Field Action Report from CT River Academy: Deepening & Communicating Our Work

  Michele Saulis           June 9, 2017 - 4:00pm

Michele Saulis, Magnet School Theme Coach from Connecticut River Academy, shares an update on her school's Teaching Our Cities efforts. Pictured above: Teachers from CT River Academy and other Teaching Our Cities schools share feedback on units of study -- helping incorporate the school's commitment to sustainability and social justice into these units. 

The Challenge

When it comes to Teaching Our Cities, the CT River Academy has a two-part challenge. 

The first is to transition our magnet school theme from environmental studies to sustainability with pathways in environmental studies and advanced manufacturing. On January 30, 2017 the staff had a short activity that helped them process a description of sustainability that was created by a group of teachers who researched the topic over a period of four months. The following week the staff hosted Teaching Our Cities educators and scholars from the five schools in the Teaching Our Cities Community of Practice and on that day we did a curriculum peer review with ten CTRA curriculum units and some from other schools that addressed variety of content areas. The peer review protocol was focused on the potential for sustainability concepts to be embedded in the current unit.  The following week each department reflected on the results of this peer review process and documented some future changes that could be made during our annual curriculum institute in June.  Last week these reflections were again communicated to the present and future teachers of the courses where these peer reviewed units are taught.  The curriculum institute is in the planning stages now and the sustainability changes will be part of that agenda.

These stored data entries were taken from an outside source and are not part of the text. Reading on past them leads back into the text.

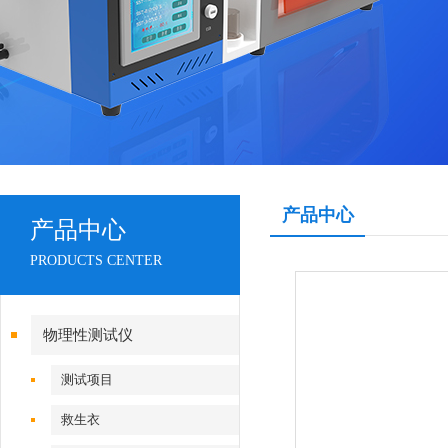
产品中心
产品中心
PRODUCTS CENTER
物理性测试仪
测试项目
救生衣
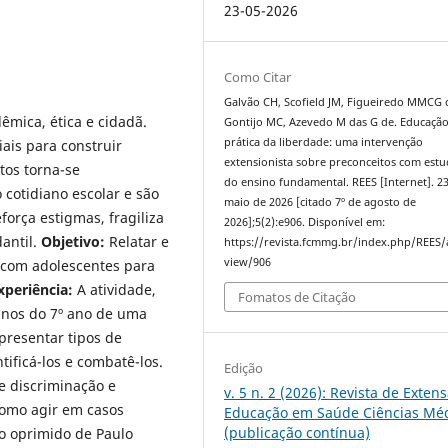
23-05-2026
Como Citar
Galvão CH, Scofield JM, Figueiredo MMCG 
êmica, ética e cidadã.
Gontijo MC, Azevedo M das G de. Educaçã
prática da liberdade: uma intervenção
ais para construir
extensionista sobre preconceitos com est
itos torna-se
do ensino fundamental. REES [Internet]. 23
 cotidiano escolar e são
maio de 2026 [citado 7º de agosto de
força estigmas, fragiliza
2026];5(2):e906. Disponível em:
antil.
Objetivo:
Relatar e
https://revista.fcmmg.br/index.php/REES/a
view/906
a com adolescentes para
xperiência:
A atividade,
Fomatos de Citação
unos do 7º ano de uma
presentar tipos de
ificá-los e combatê-los.
Edição
e discriminação e
v. 5 n. 2 (2026): Revista de Exten
 como agir em casos
Educação em Saúde Ciências Mé
(publicação contínua)
o oprimido de Paulo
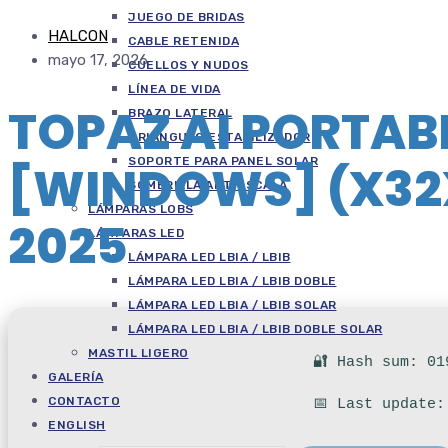
JUEGO DE BRIDAS
HALCON
CABLE RETENIDA
mayo 17, 2026
CUELLOS Y NUDOS
LÍNEA DE VIDA
TOPAZ AI PORTAB
BRAZO LATERAL
TRIÁNGULO ESTABILIZADOR
SOPORTE PARA PANEL SOLAR
[WINDOWS] (X32X
SOMBRILLA ANTIESCALA
LÁMPARAS LOBS
2025
LÁMPARAS LED
LÁMPARA LED LBIA / LBIB
LÁMPARA LED LBIA / LBIB DOBLE
LÁMPARA LED LBIA / LBIB SOLAR
LÁMPARA LED LBIA / LBIB DOBLE SOLAR
MASTIL LIGERO
🔐 Hash sum: 01
GALERÍA
CONTACTO
📅 Last update:
ENGLISH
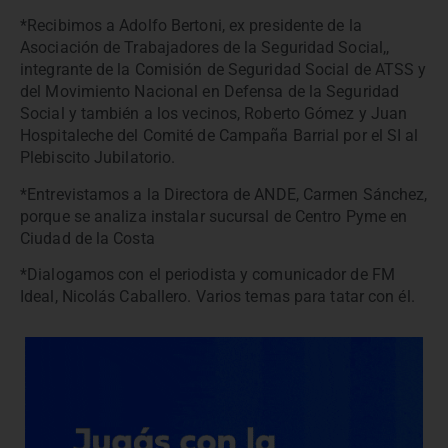
*Recibimos a Adolfo Bertoni, ex presidente de la
Asociación de Trabajadores de la Seguridad Social,,
integrante de la Comisión de Seguridad Social de ATSS y
del Movimiento Nacional en Defensa de la Seguridad
Social y también a los vecinos, Roberto Gómez y Juan
Hospitaleche del Comité de Campaña Barrial por el SI al
Plebiscito Jubilatorio.
*Entrevistamos a la Directora de ANDE, Carmen Sánchez,
porque se analiza instalar sucursal de Centro Pyme en
Ciudad de la Costa
*Dialogamos con el periodista y comunicador de FM
Ideal, Nicolás Caballero. Varios temas para tatar con él.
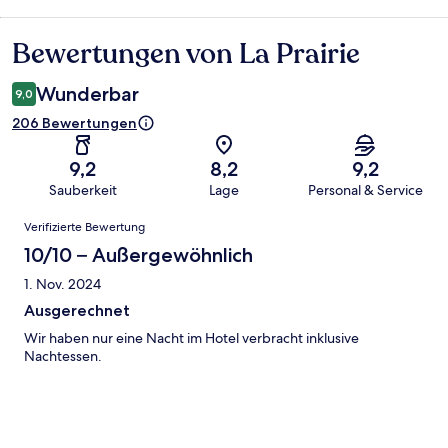
Bewertungen von La Prairie
Bewertungen
Wunderbar
9,0
206 Bewertungen
9,2
8,2
9,2
Sauberkeit
Lage
Personal & Service
Bewertungen
Verifizierte Bewertung
10/10 – Außergewöhnlich
1. Nov. 2024
Ausgerechnet
Wir haben nur eine Nacht im Hotel verbracht inklusive
Nachtessen.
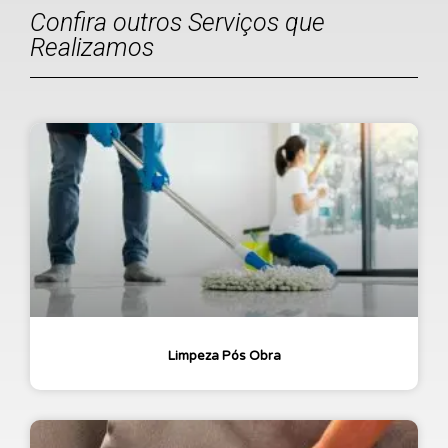
Confira outros Serviços que
Realizamos
Limpeza Pós Obra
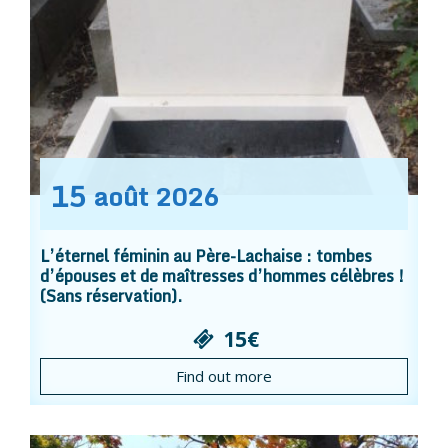
15
août
2026
L’éternel féminin au Père-Lachaise : tombes
d’épouses et de maîtresses d’hommes célèbres !
(Sans réservation).
15€
Find out more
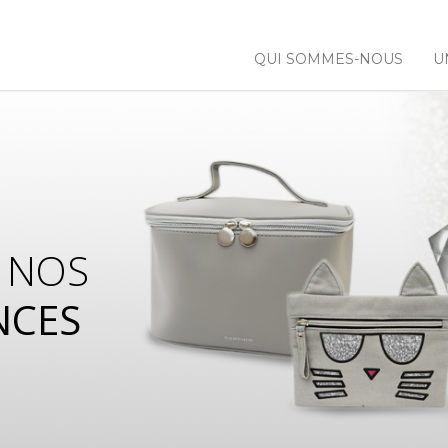
QUI SOMMES-NOUS
U
 NOS
NCES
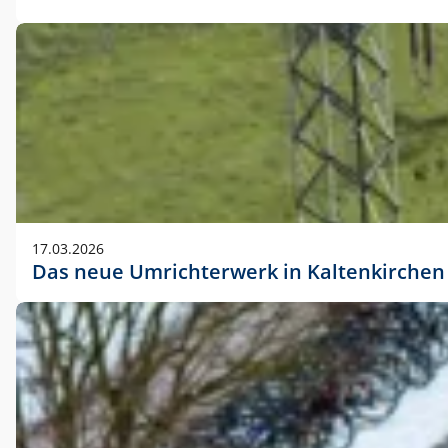
17.03.2026
Das neue Umrichterwerk in Kaltenkirchen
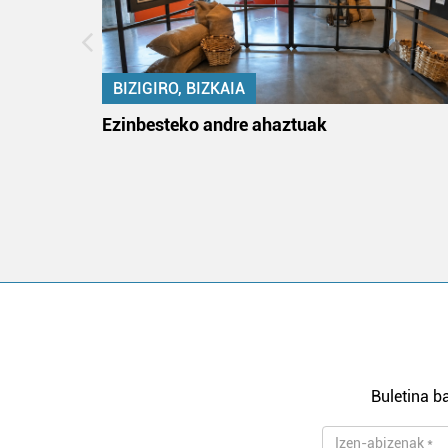
BIZIGIRO, BIZKAIA
ko itun
Ezinbesteko andre ahaztuak
Buletina ba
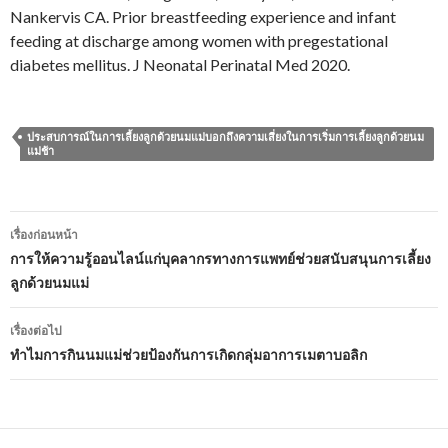
Nankervis CA. Prior breastfeeding experience and infant
feeding at discharge among women with pregestational
diabetes mellitus. J Neonatal Perinatal Med 2020.
ประสบการณ์ในการเลี้ยงลูกด้วยนมแม่บอกถึงความเสี่ยงในการเริ่มการเลี้ยงลูกด้วยนม
แม่ช้า
เมนู
เรื่องก่อนหน้า
นำทาง
การให้ความรู้ออนไลน์แก่บุคลากรทางการแพทย์ช่วยสนับสนุนการเลี้ยง
ลูกด้วยนมแม่
เรื่อง
เรื่องต่อไป
ทำไมการกินนมแม่ช่วยป้องกันการเกิดกลุ่มอาการเมตาบอลิก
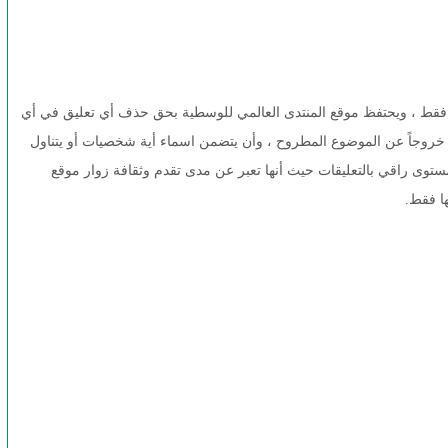
ها فقط ، ويحتفظ موقع المنتدى العالمي للوسطية بحق حذف أي تعليق في أي
خروجاً عن الموضوع المطروح ، وأن يتضمن اسماء أية شخصيات أو يتناول
 بمستوى راقي بالتعليقات حيث أنها تعبر عن مدى تقدم وثقافة زوار موقع
ها فقط.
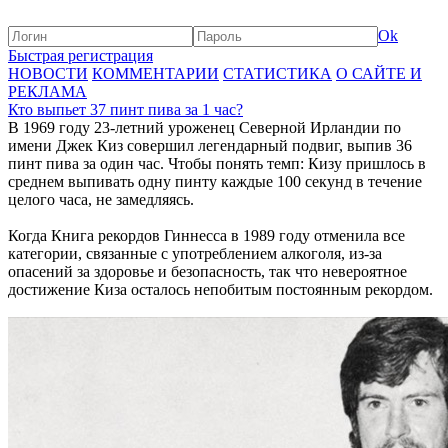
Ok
Быстрая регистрация
НОВОСТИ
КОММЕНТАРИИ
СТАТИСТИКА
О САЙТЕ И
РЕКЛАМА
Кто выпьет 37 пинт пива за 1 час?
В 1969 году 23-летний уроженец Северной Ирландии по
имени Джек Киз совершил легендарный подвиг, выпив 36
пинт пива за один час. Чтобы понять темп: Кизу пришлось в
среднем выпивать одну пинту каждые 100 секунд в течение
целого часа, не замедляясь.
Когда Книга рекордов Гиннесса в 1989 году отменила все
категории, связанные с употреблением алкоголя, из-за
опасений за здоровье и безопасность, так что невероятное
достижение Киза осталось непобитым постоянным рекордом.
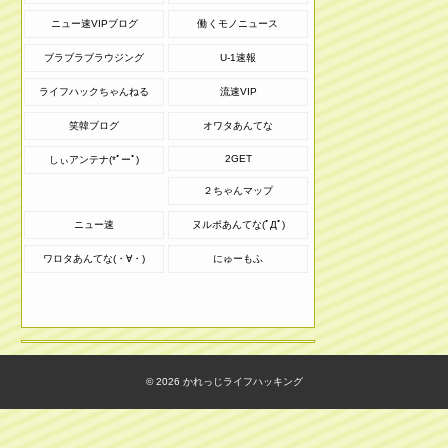
ニュー速VIPブログ
働くモノニュース
ブラブラブラウジング
U-1速報
ライフハックちゃんねる
流速VIP
笑韓ブログ
オワタあんてな
2GET
しぃアンテナ(*ﾟーﾟ)
２ちゃんマップ
ニュー速
ヌルポあんてな(ﾟДﾟ)
ワロタあんてな(・∀・)
にゅーもふ
© 2026
かれっじライフハッキング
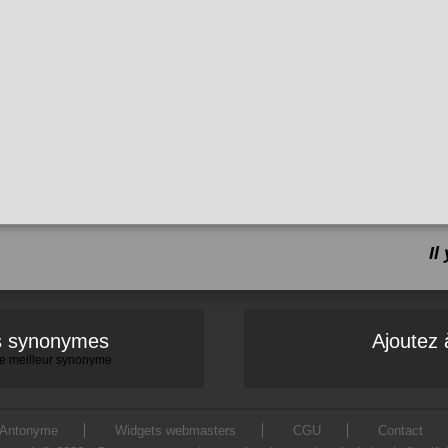
Il
es synonymes
Ajoutez 
 le meilleur synonyme
Antonyme
Widgets webmasters
CGU
Contact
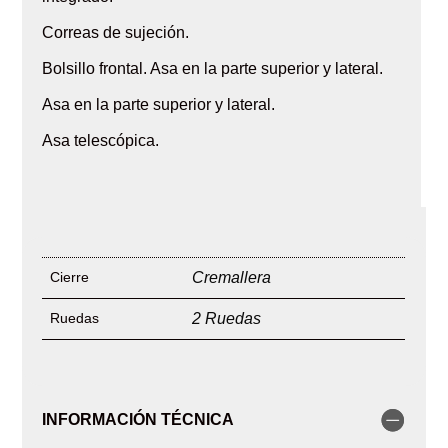
Correas de sujeción.
Bolsillo frontal. Asa en la parte superior y lateral.
Asa en la parte superior y lateral.
Asa telescópica.
Cierre
Cremallera
Ruedas
2 Ruedas
INFORMACIÓN TÉCNICA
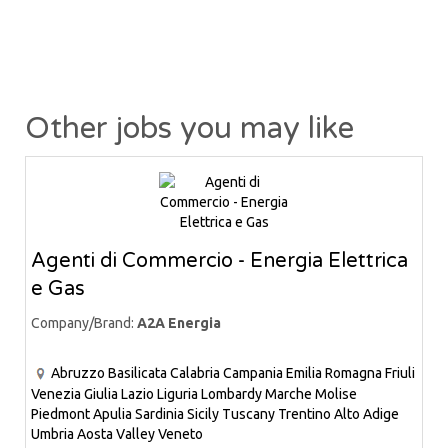
Other jobs you may like
Agenti di Commercio - Energia Elettrica
e Gas
Company/Brand:
A2A Energia
Abruzzo
Basilicata
Calabria
Campania
Emilia Romagna
Friuli
Venezia Giulia
Lazio
Liguria
Lombardy
Marche
Molise
Piedmont
Apulia
Sardinia
Sicily
Tuscany
Trentino Alto Adige
Umbria
Aosta Valley
Veneto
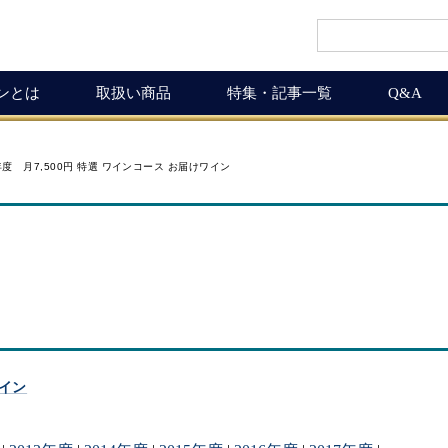
インとは
取扱い商品
特集・記事一覧
Q&A
インギフト
ルマガ
ワイン商品一覧
ワインを楽しく
年度 月7,500円 特選 ワインコース お届けワイン
ギュラーサイズ
ムリエの追言
50,001円以上
ボルドーワインの魅力
グナムボトル
武士（もののふ）
10,001円～50,000円
ワインの楽しみ方
息の独り言
5,001円～10,000円
この料理に合うワイン
布会
3,001円～5,000円
ワインおつまみ道
1,000円～3,000円
お客様の声
ICHIGAMIワイン頒布会
MICHIGAMIワインの飲める店
ワイン
ワイン会
ワインNEWS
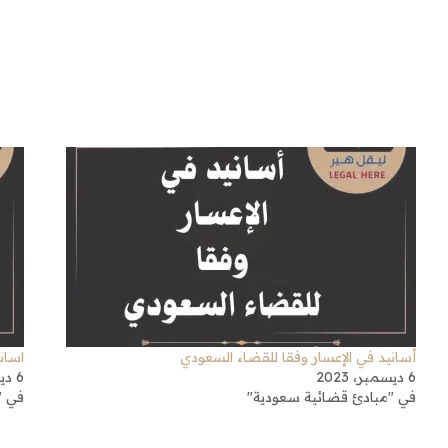
أسانيد في الإعسار وفقا للقضاء السعودي
اسان
6 ديسمبر، 2023
6 ديسمبر، 2023
في "مبادئ قضائية سعودية"
في "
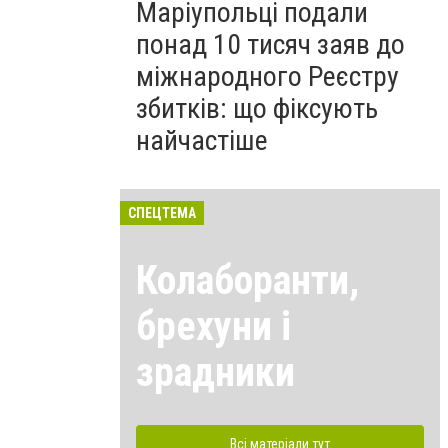
Маріупольці подали
понад 10 тисяч заяв до
міжнародного Реєстру
збитків: що фіксують
найчастіше
СПЕЦТЕМА
Колаборанти,
брехуни і
зрадники
Всі матеріали тут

The second challenge is to promote the action work our staff and scholars do in connection with our theme.  For several years we have been committed to cleaning the CT River which is in the backyard of our campus.  We do this twice each year as well as on a smaller scale throughout the year.  We had a significant river clean up event on April 28, 2017.  The promotion for the event was a movie of pictures and music that is posted on our website and on a monitor in our lobby.  In addition, the science and art departments are working on a display for the front hall display case that will feature biodiversity which is a topic that needs more attention in our curriculum and daily lives. 

Successes & Roadblocks

Communication is key for promoting our theme.  We are very busy creating and implementing, yet we let the promotion of our work take a lower priority.  The river clean up movie is a good start, but more needs to be done.  An exciting development this semester is a 9th grade personal interest project that is focused on different aspects of sustainability.  These were presented for the first time in a project fair and classes visited the fair throughout the day.  There were many creative ideas that could be developed into bigger projects in the future.  For example, a bike loaning program to ride around our campus, a composting system, and a fundraiser to benefit the conservation of giant sequoias. 

A roadblock is the level of engagement in sustainability programming by students.  It is difficult to recruit students to work on projects or take advantage of opportunities that contributes to a just and sustainable world (our theme).  The relatively small group of engaged students are over committed with other responsibilities and the students who would consider getting involved, do not because of various personal roadblocks (a common one is transportation).  Much energy and time is dedicated to recruiting and sustaining the engagement of students in our sustainability programs.  We hope that if more sustainability related tasks and activities are embedded in our curriculum, then the level of engagement and taking action on these related concepts will improve.  Engagement by staff is varied; it depends on their interests and their time at our school to learn our culture

What We Learn From Working With Other Schools

Working with other schools in the Teaching Our Cities Community of Practice has been helpful in several ways.  Having the school-based TOC team dedicate time towards the community of practice meetings helps them experience and invest in an intensive focus on our new sustainability theme.  As with any high school, we have many competing demands that lead us to not dedicate a proportional amount of professional development time for purposely focusing on the theme.  Therefore, our group of diverse educators who are focused on our theme will hopefully create a resource for the rest of the staff as they work on making changes to the content they teach and their teaching practices.

Another advantage for working with other schools is the modeling of curriculum resources that will engage students in learning at high standards.  Increasing the level of rigor in our written and implemented curriculum has been a goal for the past two years.  Many of the best practices examples that we have witnessed are demonstrating how to improve what we already have in place.  Our philosophy of place-based education and the importance of using our outdoor resources have also been validated; This is motivating us to increase the frequency of our outdoor learning experiences.  

What's Next

We plan to work on communicating our theme in a more public way.  The front hallway display case will have student work that illustrates our sustainability theme.  We are working on some signage that will help us give a consistent message on our theme and related values. 

Our annual curriculum institute will be in a few weeks and we plan to have a part of it include support in integrating more concepts about sustainability.  We are also designing a senior year science course called Advanced Sustainability Research and Action.  he foundation framework for the curriculum will be three modules from “Facing the Future”, a University of Washington program and we are using lessons from the Arizona State University sustainability in education program.  Our work on this course has required us to do more research on sustainability in education.  Many of these resources have been shared with staff who support other content areas where we have found some relevant connections to current units.